Crawford calls that "nonsense." He said no FBI agent went searching for suspects in Mexico that night. The only ones who set foot on Mexican soil, he said, were Mikeska, who was dragged, and Barrio, who went to rescue her.
"I am well aware that there is ultra-sensitivity about us operating in Mexico," Crawford said. "But if you call that an invasion, I say, 'Knock yourself out.' "
One of the few undisputed facts is that after a search that night of Anapra, on the western edge of Juarez, 10 residents were marched onto U.S. territory by the hMexican police and turned over as suspects. Those people claimed to be innocent bystanders. In December, after they had spent three months in U.S. jails, a federal judge ruled that there was insufficient evidence to charge them and ordered them released.
Two other Mexicans arrested that night remain in custody in the United States, facing charges of assault and attempted robbery. Calderon is a fugitive.
To the FBI, the incident illustrates how all too easy it is for common thugs to use the border as a shield from justice. But to many Mexicans, the issue has snowballed into an emotional rallying point - not about crime, but about national sovereignty.

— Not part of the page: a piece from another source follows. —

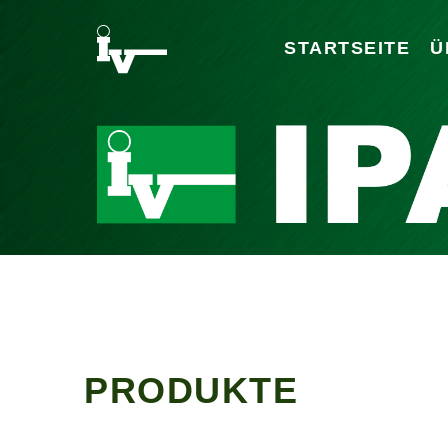
STARTSEITE
Ü
PRODUKTE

Last week, a Mexican federal prosecutor in Juarez called for the arrest of the Mexican police and customs agents involved. He wants them charged with treason. A judge is now considering whether to issue arrest warrants. A spokesman for the Juarez police declined to comment.
"What happened that night bothers anybody who has blood in their veins," said Rodolfo Quevedo Gallardo, a defense attorney representing the 10 Mexicans. Quevedo, who is considering a run for mayor, said the city's police "betrayed their country" and the FBI offended Mexicans by "violating their sovereignty" that night.
He and others said it is understandable that Mexicans, who endure long lines and seemingly endless questions from U.S. border authorities every day to cross into the United States to work or shop, resent the idea of U.S. officers barging into their territory without permission.
"We paid for what the robbers did; it's not fair," said Concepcion Garcia, 51, who said she was dragged out of her house by her hair and forced onto the U.S. side of the fence by the Mexican police. She said she lost her job cleaning homes because of the three months she was detained.
In Anapra, one of the poorest and largest slum communities along the 2,000-mile U.S.-Mexico border, the train robbery incident has also become a symbol of the inequality between the two nations. Juarez Mayor Jesus Alfredo Delgado said emotions can be raw along a border where "the First World meets Third World."
"I don't think it is fair for us to have so little," said Garcia, who can look over the tracks from her shack and see Sunland Park, N.M., an upscale community with a well-watered country club.
Many Anapra residents see the robberies as almost romantic, like Robin Hood righting social injustice. As one said, the trains kept coming despite the losses, so it couldn't have been that big of a deal to whatever rich company owned them.
John Bromley, a spokesman for Union Pacific Railroad, declined to estimate the total value of goods stolen over the years, but noted that since the September raid, there have been no successful train robberies.